At the same time, it was curious to hear Diller describe the ‘architect as powerless’. To some extent, this was reinforced by Chipperfield’s suggestion that ‘a masterplan is urban planning without vision…  it is infrastructure that has surreptitiously replaced urban planning’. He used London as an example where the city’s distinct form has lost its shape because of a diminished role for urban planning and an agenda of deregulation. It would appear, in these comments, that the architect is unaccountable as well as abstract in city making. Alternatively, it might mean the architect has to devolve from the traditions of the discipline to find new ways to define it.

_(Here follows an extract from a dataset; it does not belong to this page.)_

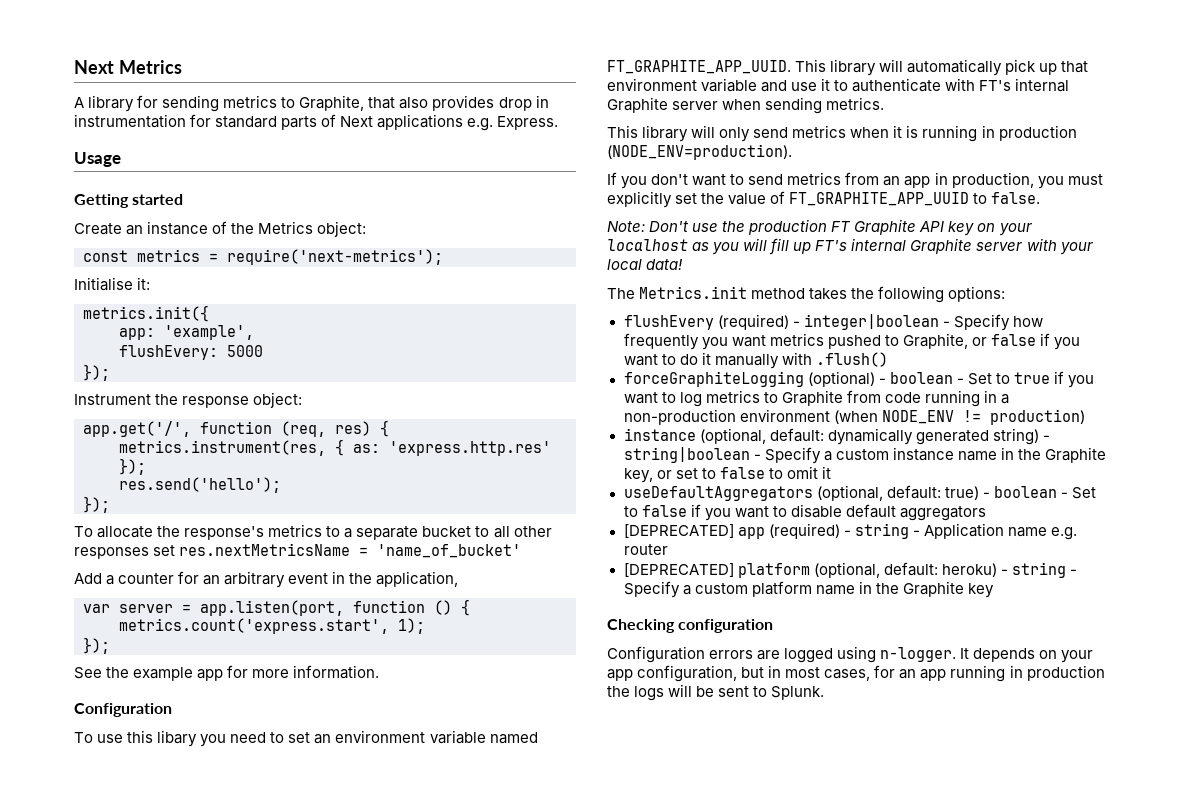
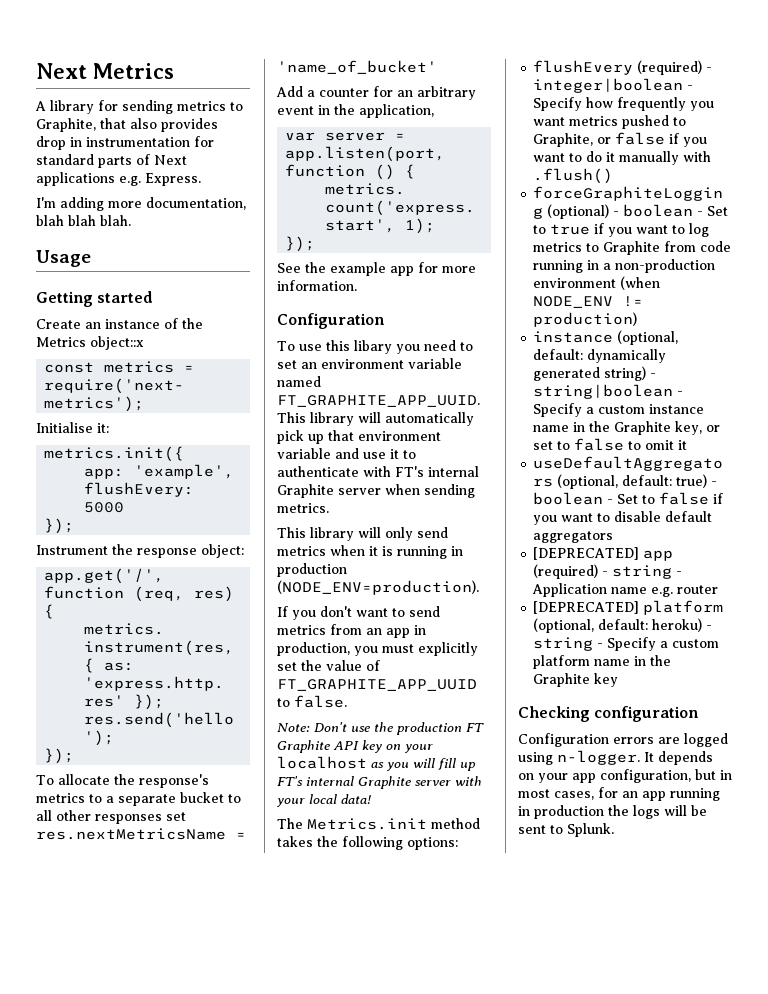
(559, 123) none -> [36,197,246,211] [36,215,131,226] // I'm adding more documentation, blah blah blah.
[317,221,367,237] object: -> [90,336,144,350] object::x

Indeed, the definition of the city in the popular imagination as the ‘European city’ may no longer be appropriate. After all, the more customary notion of the city, as discussed at the first Habitat Summit in Vancouver in 1976, must recognise the runaway evolution of urban growth as well as urban culture globally. While Decq described the radical urban transformation of Medellín as something other cities can learn from, it seemed a missed opportunity that this panel did not have more representation from the southern hemisphere. The following panel, involving Suzanne Hall, Jo Noero and duo Alfredo Brillembourg and Hubert Klumpner (practitioners from Cape Town and Caracas), offered a valuable critique of the preceding discussion.

While Levete suggested taking on entrepreneurial, self-initiated projects, this form of practice has been established and honed by Brillembourg and Klumpner for the past 20 years. Additionally, it is Noero’s belief that the social purpose of his architecture and his association to the city has never faded. Both Noero and Diller, although they expressed it differently, were calling for architects to strengthen their generalist role. Like a medical general practitioner, architects must understand their local urban environment and have a duty to design as well as care for it.

In a sense, when Noero stated that ‘the only public space is the street’, where all possible forms of urban life exist along its edges, he provided an important starting point for architects to deal with the New Urban Agenda – even if the word ‘street’ only appears three times in this utopian document. The street, providing the lens to understand the city and its urban dimensions, is where a possible role for the architect should be defined.